- _The task_
Reproduce exactly, and exclusively, the lines from the line containing "정보가 나타나지 않고" through the final line of the listing below.

- _Data provided_
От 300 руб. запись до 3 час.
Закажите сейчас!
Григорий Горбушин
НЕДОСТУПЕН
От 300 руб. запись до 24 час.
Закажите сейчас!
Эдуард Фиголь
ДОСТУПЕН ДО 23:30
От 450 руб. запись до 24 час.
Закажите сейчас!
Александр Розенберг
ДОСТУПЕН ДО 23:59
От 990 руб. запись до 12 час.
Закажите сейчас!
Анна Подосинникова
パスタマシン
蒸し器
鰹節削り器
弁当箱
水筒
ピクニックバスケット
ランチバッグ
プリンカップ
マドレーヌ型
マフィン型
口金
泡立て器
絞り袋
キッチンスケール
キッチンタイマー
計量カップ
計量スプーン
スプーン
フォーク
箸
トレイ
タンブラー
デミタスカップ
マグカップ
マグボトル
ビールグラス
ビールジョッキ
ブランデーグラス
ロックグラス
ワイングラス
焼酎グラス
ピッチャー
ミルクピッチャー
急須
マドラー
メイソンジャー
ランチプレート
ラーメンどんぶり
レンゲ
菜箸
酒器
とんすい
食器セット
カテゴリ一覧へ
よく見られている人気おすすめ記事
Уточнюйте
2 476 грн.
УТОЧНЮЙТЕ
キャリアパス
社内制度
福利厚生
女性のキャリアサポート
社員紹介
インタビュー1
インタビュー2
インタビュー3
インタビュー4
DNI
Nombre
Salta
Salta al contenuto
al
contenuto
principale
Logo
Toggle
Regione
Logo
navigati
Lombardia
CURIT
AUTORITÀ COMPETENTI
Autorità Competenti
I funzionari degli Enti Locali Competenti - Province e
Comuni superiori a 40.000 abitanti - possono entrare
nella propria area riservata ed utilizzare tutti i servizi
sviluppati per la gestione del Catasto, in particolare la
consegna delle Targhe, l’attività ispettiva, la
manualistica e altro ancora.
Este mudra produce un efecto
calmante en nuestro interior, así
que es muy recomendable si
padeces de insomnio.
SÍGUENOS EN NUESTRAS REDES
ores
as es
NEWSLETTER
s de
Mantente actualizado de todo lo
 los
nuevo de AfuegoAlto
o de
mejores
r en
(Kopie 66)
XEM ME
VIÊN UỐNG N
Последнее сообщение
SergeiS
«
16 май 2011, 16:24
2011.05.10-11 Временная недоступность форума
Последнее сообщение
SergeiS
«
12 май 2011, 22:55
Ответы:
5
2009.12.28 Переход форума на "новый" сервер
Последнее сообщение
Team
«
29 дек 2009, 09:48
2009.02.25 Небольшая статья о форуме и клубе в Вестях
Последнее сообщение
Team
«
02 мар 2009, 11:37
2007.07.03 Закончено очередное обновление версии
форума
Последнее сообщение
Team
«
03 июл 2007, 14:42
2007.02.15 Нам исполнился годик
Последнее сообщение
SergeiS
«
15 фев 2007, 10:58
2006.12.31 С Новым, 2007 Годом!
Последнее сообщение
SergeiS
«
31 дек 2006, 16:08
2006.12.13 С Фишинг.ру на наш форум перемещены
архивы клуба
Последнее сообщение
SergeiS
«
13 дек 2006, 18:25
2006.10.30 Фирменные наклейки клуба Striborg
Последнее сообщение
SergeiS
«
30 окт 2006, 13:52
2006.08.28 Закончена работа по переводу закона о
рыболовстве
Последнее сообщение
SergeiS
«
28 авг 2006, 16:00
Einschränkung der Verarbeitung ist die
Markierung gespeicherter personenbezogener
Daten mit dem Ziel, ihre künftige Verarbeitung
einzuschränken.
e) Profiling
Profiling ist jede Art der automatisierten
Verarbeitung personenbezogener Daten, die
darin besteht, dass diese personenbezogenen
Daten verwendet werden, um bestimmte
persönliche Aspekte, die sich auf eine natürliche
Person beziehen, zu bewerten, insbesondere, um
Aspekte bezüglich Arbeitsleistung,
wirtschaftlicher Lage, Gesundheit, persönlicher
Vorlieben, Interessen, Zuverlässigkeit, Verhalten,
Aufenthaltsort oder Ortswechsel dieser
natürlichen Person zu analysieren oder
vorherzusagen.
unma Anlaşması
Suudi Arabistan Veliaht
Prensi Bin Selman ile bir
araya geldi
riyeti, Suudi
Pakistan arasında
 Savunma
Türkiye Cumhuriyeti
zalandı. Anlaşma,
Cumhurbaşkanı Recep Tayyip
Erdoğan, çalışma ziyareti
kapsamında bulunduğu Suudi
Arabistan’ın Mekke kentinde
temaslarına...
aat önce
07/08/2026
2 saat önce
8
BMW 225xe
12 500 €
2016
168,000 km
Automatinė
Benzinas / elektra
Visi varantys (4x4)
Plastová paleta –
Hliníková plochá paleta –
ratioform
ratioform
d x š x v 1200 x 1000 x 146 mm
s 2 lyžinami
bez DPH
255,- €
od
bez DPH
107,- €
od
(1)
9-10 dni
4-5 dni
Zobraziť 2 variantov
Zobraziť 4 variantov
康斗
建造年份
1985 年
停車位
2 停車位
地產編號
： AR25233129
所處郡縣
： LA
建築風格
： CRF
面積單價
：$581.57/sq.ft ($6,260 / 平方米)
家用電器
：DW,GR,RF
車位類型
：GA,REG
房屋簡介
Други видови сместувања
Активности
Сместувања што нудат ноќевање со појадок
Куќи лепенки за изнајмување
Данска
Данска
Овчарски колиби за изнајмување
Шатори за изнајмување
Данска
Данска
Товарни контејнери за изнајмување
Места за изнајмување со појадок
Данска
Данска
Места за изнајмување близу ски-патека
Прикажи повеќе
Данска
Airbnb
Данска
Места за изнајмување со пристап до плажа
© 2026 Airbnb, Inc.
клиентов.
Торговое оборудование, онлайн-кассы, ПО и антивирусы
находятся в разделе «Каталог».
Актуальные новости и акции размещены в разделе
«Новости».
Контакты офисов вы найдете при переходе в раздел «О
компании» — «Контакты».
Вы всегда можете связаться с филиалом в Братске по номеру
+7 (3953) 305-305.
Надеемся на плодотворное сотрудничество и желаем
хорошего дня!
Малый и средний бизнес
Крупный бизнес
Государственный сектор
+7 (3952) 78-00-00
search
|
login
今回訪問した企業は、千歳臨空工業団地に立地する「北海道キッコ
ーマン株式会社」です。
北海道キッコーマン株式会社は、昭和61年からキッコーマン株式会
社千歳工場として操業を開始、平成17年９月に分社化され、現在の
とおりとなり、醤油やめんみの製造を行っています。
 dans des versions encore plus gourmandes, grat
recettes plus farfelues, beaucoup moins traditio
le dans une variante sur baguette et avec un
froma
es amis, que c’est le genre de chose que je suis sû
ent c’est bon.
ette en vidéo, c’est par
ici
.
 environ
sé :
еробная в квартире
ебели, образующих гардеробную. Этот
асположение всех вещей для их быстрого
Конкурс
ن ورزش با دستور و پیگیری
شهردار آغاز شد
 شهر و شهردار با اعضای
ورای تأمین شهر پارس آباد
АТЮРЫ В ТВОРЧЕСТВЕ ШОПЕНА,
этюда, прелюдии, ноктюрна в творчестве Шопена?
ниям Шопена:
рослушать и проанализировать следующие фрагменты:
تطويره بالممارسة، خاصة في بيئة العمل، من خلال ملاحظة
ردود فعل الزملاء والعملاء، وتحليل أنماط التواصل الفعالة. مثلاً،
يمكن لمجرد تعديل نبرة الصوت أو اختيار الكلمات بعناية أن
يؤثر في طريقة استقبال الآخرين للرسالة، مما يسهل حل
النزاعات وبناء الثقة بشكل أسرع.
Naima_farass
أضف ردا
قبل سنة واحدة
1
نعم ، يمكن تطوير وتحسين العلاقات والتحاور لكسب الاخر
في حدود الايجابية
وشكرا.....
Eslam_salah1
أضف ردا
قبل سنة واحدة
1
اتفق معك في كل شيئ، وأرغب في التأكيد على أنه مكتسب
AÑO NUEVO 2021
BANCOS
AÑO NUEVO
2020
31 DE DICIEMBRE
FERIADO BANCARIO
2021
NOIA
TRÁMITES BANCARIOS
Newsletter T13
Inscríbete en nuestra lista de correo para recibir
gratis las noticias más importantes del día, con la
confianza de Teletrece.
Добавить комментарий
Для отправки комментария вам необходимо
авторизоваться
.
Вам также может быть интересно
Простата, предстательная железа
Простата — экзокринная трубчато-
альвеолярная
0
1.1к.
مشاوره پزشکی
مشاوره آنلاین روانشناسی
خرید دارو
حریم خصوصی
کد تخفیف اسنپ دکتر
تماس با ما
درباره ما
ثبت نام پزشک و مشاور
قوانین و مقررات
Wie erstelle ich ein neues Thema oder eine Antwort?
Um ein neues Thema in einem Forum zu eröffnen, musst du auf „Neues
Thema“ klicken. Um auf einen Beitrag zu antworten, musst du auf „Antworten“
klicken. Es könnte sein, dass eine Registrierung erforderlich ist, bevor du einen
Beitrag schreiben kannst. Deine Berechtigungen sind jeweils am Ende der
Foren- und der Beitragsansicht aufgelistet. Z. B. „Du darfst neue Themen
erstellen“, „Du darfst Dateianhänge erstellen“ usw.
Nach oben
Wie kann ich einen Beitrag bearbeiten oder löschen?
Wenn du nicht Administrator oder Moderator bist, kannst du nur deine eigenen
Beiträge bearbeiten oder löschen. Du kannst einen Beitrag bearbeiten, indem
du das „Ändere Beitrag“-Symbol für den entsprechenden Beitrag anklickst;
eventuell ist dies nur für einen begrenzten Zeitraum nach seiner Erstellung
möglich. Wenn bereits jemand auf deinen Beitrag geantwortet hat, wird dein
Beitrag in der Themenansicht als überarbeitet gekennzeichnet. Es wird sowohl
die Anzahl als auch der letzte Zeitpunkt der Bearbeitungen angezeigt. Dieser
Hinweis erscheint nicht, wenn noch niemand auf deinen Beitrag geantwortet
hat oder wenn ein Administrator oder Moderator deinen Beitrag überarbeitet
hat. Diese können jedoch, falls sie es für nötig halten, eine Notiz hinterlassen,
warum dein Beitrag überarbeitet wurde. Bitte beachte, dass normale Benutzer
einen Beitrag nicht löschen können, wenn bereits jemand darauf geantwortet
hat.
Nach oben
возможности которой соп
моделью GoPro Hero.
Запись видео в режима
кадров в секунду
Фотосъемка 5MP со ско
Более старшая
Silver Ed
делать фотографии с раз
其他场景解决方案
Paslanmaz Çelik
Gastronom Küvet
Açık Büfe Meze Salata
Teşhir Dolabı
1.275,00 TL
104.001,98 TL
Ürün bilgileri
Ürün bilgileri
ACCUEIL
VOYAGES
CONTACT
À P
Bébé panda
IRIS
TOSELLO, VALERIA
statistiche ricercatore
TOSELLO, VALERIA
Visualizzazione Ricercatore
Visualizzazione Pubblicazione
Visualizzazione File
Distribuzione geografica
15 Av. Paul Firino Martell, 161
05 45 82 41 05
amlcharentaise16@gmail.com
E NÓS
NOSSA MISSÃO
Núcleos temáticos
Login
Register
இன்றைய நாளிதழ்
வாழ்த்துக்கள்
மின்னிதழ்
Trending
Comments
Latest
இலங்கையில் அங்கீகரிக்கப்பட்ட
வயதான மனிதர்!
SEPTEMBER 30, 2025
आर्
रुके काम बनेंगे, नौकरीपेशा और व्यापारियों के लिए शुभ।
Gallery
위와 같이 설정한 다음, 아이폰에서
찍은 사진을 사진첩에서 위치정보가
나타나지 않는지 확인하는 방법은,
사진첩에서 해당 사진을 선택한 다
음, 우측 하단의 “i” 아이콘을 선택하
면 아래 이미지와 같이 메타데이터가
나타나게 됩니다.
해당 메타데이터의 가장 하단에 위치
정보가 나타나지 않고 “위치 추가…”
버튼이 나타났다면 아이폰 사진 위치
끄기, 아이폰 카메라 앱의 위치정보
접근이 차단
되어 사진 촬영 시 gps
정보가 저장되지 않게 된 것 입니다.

- _Expected output_
정보가 나타나지 않고 “위치 추가…”
버튼이 나타났다면 아이폰 사진 위치
끄기, 아이폰 카메라 앱의 위치정보
접근이 차단
되어 사진 촬영 시 gps
정보가 저장되지 않게 된 것 입니다.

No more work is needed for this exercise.